I have movies other files. I would like to be able to open use safely without risk of infecting the host OS. So they would be opened from an external hard drive with the internal hard disk removed. I've done some research into this, and the live OS has access to the internal hard drive and external.
I want to know if people think this seems like it would be reasonably safe.
This information I found on that.
Use a live CD with a Linux distro to access the untrusted USB Most popular Linux distributions can be booted directly from USB devices. Download one, boot into it from your USB, and now safely read the contents of the other untrusted USB drive you just found. As a USB booted Live OS would use only your RAM, nothing malicious would ever get into your hard disk. But to be on a safer side, disconnect all your hard drives before you try this.
Technically, a virtual machine is the least safe way available to access a random suspicious USB device. Like any software, virtual machines are vulnerable too.

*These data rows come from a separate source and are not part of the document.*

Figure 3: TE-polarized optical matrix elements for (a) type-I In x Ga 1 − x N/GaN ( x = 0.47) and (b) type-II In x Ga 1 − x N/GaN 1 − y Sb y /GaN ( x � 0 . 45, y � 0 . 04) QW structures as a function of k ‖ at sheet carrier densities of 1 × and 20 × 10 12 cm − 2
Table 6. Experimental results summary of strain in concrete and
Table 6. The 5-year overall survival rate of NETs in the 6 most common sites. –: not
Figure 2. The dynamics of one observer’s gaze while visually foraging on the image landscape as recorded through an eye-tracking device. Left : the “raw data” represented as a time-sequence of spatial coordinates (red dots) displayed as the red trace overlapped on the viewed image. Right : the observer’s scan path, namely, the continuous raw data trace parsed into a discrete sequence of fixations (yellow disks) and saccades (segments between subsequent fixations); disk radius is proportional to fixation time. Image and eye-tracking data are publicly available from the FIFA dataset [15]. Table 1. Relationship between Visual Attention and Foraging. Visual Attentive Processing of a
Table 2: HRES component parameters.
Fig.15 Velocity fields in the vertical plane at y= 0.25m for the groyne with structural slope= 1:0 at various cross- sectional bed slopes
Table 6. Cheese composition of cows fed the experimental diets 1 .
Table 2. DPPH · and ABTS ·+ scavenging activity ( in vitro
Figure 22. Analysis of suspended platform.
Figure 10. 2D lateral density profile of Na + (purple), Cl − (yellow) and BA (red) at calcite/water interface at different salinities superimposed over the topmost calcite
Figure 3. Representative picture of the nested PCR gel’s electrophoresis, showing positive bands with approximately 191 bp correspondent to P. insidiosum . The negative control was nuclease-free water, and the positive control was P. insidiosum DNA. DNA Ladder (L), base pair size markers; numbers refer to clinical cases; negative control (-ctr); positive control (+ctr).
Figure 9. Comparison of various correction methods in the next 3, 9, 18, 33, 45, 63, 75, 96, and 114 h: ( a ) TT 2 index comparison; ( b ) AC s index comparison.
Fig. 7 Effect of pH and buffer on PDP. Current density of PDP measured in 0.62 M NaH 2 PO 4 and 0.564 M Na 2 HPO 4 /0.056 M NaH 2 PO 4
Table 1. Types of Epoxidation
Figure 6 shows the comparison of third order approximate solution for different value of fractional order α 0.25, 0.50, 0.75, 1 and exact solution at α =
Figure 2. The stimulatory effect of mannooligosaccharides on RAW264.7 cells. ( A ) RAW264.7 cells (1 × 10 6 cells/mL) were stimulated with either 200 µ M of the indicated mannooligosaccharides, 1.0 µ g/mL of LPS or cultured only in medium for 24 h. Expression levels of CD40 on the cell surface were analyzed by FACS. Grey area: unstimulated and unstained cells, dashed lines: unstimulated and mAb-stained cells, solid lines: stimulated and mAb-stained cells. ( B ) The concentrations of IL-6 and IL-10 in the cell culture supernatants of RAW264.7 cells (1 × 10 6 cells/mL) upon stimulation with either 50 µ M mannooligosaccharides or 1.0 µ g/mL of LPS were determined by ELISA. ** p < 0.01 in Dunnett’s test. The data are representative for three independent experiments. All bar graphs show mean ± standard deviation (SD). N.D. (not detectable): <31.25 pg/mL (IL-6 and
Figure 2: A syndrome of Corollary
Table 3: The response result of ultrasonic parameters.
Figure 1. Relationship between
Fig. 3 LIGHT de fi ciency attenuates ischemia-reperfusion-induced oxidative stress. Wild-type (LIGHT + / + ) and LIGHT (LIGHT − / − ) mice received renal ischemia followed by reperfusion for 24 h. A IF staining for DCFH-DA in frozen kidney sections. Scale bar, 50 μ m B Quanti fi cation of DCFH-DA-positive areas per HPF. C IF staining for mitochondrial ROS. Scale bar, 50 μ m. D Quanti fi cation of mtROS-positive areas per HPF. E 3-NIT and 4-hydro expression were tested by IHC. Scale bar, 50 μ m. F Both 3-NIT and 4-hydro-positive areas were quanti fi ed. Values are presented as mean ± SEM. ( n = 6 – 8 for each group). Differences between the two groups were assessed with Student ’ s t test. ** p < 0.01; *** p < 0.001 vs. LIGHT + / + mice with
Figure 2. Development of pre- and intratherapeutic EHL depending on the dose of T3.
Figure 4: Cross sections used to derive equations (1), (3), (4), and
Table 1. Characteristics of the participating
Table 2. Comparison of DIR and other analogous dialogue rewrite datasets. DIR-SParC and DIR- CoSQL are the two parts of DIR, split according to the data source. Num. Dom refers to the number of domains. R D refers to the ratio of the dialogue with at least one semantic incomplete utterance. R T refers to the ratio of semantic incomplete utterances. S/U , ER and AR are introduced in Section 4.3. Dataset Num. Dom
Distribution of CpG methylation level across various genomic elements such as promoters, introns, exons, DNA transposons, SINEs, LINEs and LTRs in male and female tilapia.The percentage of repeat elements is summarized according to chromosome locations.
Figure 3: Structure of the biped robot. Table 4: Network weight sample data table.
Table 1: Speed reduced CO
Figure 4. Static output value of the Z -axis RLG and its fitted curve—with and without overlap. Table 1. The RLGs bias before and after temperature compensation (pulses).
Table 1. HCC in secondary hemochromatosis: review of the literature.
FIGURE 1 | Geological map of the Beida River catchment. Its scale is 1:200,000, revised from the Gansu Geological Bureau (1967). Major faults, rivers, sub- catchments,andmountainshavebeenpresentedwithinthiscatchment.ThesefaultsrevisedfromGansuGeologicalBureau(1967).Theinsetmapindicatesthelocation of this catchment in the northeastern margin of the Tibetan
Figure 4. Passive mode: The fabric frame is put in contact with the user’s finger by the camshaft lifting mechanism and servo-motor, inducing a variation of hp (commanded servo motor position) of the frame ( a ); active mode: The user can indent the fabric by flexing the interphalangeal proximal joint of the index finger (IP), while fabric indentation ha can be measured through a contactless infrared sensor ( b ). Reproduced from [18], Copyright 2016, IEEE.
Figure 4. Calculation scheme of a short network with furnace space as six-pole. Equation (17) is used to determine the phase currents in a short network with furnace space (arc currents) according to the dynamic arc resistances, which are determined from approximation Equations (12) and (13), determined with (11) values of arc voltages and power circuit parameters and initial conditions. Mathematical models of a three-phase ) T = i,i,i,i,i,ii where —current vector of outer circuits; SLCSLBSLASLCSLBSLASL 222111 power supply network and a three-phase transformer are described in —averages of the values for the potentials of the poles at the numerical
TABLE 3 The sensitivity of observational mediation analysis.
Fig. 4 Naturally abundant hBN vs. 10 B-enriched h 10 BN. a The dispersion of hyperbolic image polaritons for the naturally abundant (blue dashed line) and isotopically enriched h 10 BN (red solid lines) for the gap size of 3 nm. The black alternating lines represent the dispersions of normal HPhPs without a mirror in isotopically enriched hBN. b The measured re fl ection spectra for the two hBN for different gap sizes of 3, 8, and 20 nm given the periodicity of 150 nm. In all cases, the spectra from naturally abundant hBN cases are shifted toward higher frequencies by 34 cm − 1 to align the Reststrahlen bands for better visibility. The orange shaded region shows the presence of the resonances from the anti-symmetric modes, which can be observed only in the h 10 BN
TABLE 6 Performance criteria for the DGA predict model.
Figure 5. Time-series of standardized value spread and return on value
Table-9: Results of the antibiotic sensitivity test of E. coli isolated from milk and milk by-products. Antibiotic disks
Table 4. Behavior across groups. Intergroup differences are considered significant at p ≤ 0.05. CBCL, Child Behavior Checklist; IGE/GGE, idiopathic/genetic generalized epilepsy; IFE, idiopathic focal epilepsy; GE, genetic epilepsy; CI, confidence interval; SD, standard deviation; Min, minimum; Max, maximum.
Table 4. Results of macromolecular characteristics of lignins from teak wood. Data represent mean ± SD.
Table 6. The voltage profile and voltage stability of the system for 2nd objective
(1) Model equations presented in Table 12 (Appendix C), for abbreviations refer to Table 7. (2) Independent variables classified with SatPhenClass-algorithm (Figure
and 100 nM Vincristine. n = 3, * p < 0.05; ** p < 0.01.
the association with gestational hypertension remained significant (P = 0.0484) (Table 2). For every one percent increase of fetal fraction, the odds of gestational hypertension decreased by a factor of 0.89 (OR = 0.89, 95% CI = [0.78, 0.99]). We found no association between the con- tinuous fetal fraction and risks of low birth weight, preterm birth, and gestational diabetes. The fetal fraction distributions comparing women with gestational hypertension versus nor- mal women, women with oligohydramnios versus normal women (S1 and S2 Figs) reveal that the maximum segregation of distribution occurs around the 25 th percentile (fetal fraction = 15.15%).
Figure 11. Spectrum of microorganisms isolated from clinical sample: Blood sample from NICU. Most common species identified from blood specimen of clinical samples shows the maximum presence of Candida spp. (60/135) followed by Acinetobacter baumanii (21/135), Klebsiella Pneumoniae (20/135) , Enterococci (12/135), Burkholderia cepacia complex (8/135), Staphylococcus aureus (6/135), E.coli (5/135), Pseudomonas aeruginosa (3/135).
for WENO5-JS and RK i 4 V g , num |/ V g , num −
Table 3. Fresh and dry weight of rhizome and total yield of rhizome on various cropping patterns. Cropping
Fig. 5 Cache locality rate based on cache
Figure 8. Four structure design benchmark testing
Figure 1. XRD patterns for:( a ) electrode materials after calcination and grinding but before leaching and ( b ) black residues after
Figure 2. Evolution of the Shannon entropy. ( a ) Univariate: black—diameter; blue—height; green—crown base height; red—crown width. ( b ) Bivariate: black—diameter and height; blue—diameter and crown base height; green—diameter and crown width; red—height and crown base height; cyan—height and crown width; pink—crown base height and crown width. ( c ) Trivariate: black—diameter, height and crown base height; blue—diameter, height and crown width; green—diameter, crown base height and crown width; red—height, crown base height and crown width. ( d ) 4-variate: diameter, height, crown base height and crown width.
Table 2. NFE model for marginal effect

I had been thinking about buying a read-only DVD-r or CD-R might provide more protection or a write protected USB stick. Then I found this explanation of live OS
A LiveUSB installs a read-only image (like the one you would get on a DVD), but creates and sets aside one additional partition for the storage of data. Since the read-only image is compressed, it can take up little space and the rest of the USB stick can be used for persistent data. This is necessary because a non-persistent LiveUSB works by first creating a RAMdisk, then loading the whole OS into this volatile virtual disk. Upon shutdown, your data would be lost. A persistent LiveUSB works the same way except that /home is mapped to the USB partition set aside for data. The whole OS still loads into RAM, but your data is on the separate partition in your USB stick.
So because it says it installs as a read-only image I'm not sure a CD-R or DVD-r or write protected USB would make a difference?
Obviously any potential malware would have access to the external USB drive it's running from as well.